Using the listing below, copy exactly the lines from the one containing "left hip: (519, 841)" to the one containing "right ear: (362, 357)", both lines included, and no others.

**MATERIAL PROVIDED**
--------------------------------------------------

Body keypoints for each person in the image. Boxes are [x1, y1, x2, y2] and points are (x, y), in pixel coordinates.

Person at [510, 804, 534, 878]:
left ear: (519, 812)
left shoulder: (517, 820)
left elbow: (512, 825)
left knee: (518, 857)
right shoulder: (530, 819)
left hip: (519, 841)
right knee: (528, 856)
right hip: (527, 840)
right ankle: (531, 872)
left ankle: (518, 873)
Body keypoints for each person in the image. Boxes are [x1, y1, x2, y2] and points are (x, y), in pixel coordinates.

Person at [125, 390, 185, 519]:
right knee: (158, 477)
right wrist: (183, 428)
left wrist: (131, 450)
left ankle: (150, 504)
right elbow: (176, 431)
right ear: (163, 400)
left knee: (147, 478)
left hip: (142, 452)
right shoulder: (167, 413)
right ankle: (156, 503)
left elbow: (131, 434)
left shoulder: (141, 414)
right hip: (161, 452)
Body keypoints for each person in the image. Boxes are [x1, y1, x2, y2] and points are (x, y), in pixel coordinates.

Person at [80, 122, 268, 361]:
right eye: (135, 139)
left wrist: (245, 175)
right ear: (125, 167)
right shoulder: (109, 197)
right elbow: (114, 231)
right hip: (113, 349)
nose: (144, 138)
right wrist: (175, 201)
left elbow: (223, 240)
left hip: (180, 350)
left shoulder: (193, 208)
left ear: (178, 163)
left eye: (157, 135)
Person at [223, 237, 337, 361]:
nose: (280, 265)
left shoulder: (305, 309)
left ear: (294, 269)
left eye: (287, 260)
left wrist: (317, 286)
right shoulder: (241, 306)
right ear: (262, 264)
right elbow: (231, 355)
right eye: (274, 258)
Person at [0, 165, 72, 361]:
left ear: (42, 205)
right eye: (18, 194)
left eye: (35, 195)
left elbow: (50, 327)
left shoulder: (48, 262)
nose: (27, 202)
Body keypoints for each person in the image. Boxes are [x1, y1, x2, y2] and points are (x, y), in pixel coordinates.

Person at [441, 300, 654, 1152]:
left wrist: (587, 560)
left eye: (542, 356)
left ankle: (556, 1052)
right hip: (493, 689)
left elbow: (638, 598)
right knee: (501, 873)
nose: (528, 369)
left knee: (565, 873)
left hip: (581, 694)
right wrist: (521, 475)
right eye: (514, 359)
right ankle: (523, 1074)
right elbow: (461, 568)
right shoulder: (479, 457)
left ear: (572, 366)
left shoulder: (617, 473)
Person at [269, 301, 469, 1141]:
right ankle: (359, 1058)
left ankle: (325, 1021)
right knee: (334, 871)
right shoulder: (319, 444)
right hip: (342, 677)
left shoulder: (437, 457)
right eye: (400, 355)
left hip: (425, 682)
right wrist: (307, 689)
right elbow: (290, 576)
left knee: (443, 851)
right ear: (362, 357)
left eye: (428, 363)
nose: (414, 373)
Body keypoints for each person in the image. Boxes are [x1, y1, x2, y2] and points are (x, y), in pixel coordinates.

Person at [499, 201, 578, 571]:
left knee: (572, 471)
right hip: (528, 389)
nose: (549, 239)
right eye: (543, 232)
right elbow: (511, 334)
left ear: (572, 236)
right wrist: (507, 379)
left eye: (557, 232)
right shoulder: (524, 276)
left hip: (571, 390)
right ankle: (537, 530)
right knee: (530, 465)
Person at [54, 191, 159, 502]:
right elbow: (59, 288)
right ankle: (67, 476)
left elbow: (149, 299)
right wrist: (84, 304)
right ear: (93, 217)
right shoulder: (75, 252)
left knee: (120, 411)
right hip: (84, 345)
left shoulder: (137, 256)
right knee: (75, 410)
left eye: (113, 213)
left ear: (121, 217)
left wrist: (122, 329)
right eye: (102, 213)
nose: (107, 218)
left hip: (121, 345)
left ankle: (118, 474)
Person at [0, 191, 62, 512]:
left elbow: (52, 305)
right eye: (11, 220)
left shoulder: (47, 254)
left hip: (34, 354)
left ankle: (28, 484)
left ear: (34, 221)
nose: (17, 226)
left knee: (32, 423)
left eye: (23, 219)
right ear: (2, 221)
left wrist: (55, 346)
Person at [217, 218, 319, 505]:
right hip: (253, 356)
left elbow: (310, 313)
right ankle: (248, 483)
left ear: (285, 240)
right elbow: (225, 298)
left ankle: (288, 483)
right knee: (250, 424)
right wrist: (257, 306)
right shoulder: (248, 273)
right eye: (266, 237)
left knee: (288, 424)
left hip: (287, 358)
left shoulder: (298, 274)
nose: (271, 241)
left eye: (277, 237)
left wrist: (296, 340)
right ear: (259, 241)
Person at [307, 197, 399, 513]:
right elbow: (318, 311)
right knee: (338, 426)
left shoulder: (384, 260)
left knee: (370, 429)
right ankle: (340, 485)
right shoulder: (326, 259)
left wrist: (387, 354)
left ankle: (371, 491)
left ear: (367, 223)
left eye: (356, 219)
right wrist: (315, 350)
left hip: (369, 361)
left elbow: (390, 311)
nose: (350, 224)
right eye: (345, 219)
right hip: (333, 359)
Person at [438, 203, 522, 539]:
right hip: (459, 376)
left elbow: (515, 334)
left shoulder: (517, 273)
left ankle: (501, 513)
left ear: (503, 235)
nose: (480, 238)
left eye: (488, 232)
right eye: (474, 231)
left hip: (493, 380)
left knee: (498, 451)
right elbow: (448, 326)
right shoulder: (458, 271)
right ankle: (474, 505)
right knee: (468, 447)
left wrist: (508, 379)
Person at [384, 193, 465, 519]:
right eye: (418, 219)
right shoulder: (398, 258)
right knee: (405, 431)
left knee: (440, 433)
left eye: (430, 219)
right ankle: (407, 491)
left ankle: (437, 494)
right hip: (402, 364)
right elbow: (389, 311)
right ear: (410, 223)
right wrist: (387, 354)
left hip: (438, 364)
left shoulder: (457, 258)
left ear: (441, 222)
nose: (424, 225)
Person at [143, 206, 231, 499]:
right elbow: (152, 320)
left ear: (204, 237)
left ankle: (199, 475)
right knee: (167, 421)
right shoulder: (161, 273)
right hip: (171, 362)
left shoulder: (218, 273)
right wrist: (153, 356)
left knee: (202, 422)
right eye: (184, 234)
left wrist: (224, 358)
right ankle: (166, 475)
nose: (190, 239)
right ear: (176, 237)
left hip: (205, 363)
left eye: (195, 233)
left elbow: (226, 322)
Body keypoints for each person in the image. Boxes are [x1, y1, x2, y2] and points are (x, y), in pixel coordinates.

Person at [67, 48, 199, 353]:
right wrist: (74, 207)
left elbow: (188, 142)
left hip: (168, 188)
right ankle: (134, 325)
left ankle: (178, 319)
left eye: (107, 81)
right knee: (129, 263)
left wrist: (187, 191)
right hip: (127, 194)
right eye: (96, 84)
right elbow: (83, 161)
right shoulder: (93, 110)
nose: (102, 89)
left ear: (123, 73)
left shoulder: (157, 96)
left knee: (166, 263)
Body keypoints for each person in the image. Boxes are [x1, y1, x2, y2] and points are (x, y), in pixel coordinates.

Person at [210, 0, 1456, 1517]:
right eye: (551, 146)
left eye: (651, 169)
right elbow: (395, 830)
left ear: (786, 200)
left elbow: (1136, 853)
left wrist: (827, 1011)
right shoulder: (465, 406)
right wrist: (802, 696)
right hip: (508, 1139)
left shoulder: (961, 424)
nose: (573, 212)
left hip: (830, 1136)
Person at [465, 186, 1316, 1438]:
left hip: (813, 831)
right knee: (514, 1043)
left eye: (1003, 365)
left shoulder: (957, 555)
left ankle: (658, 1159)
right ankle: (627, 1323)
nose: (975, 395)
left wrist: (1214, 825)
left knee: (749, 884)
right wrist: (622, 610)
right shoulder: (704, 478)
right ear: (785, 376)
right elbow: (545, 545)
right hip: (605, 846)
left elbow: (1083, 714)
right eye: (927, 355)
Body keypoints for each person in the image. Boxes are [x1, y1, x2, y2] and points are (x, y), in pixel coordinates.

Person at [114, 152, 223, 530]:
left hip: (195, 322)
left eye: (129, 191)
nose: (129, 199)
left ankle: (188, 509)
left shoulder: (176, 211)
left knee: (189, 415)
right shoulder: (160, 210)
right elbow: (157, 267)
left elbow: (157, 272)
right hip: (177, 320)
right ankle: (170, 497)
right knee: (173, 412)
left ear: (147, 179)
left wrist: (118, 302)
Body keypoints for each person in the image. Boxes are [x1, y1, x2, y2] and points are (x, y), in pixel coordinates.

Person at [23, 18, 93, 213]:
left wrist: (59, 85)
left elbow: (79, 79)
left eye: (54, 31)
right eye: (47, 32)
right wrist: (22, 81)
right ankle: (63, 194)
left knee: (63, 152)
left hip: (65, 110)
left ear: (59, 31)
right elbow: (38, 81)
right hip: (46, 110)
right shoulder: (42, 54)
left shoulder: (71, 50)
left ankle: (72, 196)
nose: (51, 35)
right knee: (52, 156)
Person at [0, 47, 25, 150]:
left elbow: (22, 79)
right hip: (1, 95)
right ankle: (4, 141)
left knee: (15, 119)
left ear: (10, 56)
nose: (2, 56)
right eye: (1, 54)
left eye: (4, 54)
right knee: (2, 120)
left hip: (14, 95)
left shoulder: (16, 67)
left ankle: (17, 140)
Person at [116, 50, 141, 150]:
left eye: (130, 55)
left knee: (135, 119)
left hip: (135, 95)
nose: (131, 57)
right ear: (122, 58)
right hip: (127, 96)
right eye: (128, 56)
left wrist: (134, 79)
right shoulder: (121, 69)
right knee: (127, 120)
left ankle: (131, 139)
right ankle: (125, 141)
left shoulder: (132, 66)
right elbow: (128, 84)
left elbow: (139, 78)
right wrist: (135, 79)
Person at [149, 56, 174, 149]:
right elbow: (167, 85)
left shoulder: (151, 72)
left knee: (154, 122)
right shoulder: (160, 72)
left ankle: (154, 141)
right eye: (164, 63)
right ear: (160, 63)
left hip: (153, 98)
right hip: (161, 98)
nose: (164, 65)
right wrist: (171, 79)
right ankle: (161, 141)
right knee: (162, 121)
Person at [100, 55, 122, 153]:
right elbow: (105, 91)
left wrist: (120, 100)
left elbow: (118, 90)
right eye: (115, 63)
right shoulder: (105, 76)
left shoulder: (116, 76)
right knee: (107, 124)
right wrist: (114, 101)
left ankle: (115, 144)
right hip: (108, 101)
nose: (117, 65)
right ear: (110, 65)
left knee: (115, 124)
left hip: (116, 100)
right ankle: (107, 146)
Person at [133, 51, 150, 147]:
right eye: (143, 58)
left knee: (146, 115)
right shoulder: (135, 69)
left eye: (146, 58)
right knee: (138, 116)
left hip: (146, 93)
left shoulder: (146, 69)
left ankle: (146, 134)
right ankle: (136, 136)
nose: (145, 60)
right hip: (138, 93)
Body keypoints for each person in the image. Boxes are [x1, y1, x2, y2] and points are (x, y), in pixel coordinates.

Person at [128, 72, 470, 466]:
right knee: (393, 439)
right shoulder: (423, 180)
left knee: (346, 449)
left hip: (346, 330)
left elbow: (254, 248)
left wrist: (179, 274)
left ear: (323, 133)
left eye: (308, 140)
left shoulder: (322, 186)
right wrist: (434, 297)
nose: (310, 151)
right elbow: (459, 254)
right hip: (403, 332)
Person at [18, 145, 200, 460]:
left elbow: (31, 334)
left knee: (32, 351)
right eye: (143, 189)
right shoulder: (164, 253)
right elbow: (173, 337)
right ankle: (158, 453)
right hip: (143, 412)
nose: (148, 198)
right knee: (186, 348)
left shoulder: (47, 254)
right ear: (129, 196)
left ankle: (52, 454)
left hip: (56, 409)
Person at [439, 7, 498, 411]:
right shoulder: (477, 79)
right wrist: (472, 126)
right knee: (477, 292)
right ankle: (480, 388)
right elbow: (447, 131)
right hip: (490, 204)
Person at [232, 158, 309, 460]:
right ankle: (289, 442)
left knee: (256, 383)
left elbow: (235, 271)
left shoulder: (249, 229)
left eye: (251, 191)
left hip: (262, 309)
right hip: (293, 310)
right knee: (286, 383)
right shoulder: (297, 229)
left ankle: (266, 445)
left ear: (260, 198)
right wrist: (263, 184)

--------------------------------------------------

**ANSWER TO THIS TASK**
left hip: (519, 841)
right knee: (528, 856)
right hip: (527, 840)
right ankle: (531, 872)
left ankle: (518, 873)
Body keypoints for each person in the image. Boxes are [x1, y1, x2, y2] and points are (x, y), in pixel coordinates.

Person at [125, 390, 185, 519]:
right knee: (158, 477)
right wrist: (183, 428)
left wrist: (131, 450)
left ankle: (150, 504)
right elbow: (176, 431)
right ear: (163, 400)
left knee: (147, 478)
left hip: (142, 452)
right shoulder: (167, 413)
right ankle: (156, 503)
left elbow: (131, 434)
left shoulder: (141, 414)
right hip: (161, 452)
Body keypoints for each person in the image. Boxes are [x1, y1, x2, y2] and points are (x, y), in pixel coordinates.

Person at [80, 122, 268, 361]:
right eye: (135, 139)
left wrist: (245, 175)
right ear: (125, 167)
right shoulder: (109, 197)
right elbow: (114, 231)
right hip: (113, 349)
nose: (144, 138)
right wrist: (175, 201)
left elbow: (223, 240)
left hip: (180, 350)
left shoulder: (193, 208)
left ear: (178, 163)
left eye: (157, 135)
Person at [223, 237, 337, 361]:
nose: (280, 265)
left shoulder: (305, 309)
left ear: (294, 269)
left eye: (287, 260)
left wrist: (317, 286)
right shoulder: (241, 306)
right ear: (262, 264)
right elbow: (231, 355)
right eye: (274, 258)
Person at [0, 165, 72, 361]:
left ear: (42, 205)
right eye: (18, 194)
left eye: (35, 195)
left elbow: (50, 327)
left shoulder: (48, 262)
nose: (27, 202)
Body keypoints for each person in the image. Boxes are [x1, y1, x2, y2] and points are (x, y), in pixel coordinates.

Person at [441, 300, 654, 1152]:
left wrist: (587, 560)
left eye: (542, 356)
left ankle: (556, 1052)
right hip: (493, 689)
left elbow: (638, 598)
right knee: (501, 873)
nose: (528, 369)
left knee: (565, 873)
left hip: (581, 694)
right wrist: (521, 475)
right eye: (514, 359)
right ankle: (523, 1074)
right elbow: (461, 568)
right shoulder: (479, 457)
left ear: (572, 366)
left shoulder: (617, 473)
Person at [269, 301, 469, 1141]:
right ankle: (359, 1058)
left ankle: (325, 1021)
right knee: (334, 871)
right shoulder: (319, 444)
right hip: (342, 677)
left shoulder: (437, 457)
right eye: (400, 355)
left hip: (425, 682)
right wrist: (307, 689)
right elbow: (290, 576)
left knee: (443, 851)
right ear: (362, 357)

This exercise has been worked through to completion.